== What the task asks ==
Rewrite the data from the start through the line with "anbudskonkurranse, utarbeidet et", changing "Shipping" to "Delivery" and leaving everything else as it is.

[[ Data supplied open ]]

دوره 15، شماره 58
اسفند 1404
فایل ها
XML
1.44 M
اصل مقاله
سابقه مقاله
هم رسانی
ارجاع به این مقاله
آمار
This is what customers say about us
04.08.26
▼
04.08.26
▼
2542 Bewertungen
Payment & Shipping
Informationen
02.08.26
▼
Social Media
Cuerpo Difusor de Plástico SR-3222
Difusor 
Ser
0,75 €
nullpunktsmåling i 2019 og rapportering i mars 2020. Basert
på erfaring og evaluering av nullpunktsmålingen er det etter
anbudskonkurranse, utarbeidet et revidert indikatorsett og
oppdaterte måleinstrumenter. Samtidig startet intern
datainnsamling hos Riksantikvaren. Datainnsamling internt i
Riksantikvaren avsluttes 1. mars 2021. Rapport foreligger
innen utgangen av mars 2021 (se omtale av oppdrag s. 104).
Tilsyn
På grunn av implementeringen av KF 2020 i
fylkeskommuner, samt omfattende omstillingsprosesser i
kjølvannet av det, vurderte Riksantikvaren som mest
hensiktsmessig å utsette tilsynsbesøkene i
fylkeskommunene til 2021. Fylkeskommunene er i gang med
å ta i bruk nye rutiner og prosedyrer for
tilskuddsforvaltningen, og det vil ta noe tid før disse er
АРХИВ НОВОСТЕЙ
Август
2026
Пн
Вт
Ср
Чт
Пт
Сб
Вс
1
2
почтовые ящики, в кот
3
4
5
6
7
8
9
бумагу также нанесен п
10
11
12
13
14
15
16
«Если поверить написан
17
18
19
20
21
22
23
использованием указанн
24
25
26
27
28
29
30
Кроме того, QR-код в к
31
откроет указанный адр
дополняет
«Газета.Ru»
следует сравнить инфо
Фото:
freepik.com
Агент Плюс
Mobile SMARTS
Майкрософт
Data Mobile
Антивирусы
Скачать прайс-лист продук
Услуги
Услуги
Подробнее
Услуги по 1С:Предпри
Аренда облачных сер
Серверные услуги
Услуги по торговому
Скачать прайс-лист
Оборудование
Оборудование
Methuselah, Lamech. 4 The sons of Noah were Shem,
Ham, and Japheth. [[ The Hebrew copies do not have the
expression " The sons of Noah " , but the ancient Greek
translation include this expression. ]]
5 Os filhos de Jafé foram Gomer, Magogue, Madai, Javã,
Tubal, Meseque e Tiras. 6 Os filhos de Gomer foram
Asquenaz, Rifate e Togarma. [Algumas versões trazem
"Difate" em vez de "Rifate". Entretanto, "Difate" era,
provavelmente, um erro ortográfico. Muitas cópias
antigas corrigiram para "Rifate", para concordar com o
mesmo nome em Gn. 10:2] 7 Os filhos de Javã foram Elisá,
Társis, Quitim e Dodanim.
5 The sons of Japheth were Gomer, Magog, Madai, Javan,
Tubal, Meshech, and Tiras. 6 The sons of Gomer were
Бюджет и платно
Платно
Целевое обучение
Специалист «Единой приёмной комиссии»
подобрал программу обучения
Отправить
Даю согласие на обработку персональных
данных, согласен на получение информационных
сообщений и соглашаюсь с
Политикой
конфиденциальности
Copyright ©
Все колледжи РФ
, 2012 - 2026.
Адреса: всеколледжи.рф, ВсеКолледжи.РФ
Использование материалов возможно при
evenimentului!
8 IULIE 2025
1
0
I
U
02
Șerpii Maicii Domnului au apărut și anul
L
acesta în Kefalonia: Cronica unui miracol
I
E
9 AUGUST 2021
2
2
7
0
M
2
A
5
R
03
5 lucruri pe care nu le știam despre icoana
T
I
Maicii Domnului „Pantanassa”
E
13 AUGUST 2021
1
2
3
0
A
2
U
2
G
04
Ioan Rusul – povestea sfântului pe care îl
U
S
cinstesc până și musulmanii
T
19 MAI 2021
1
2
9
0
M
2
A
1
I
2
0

[[ Data supplied closed ]]

== Expected answer ==
دوره 15، شماره 58
اسفند 1404
فایل ها
XML
1.44 M
اصل مقاله
سابقه مقاله
هم رسانی
ارجاع به این مقاله
آمار
This is what customers say about us
04.08.26
▼
04.08.26
▼
2542 Bewertungen
Payment & Delivery
Informationen
02.08.26
▼
Social Media
Cuerpo Difusor de Plástico SR-3222
Difusor 
Ser
0,75 €
nullpunktsmåling i 2019 og rapportering i mars 2020. Basert
på erfaring og evaluering av nullpunktsmålingen er det etter
anbudskonkurranse, utarbeidet et revidert indikatorsett og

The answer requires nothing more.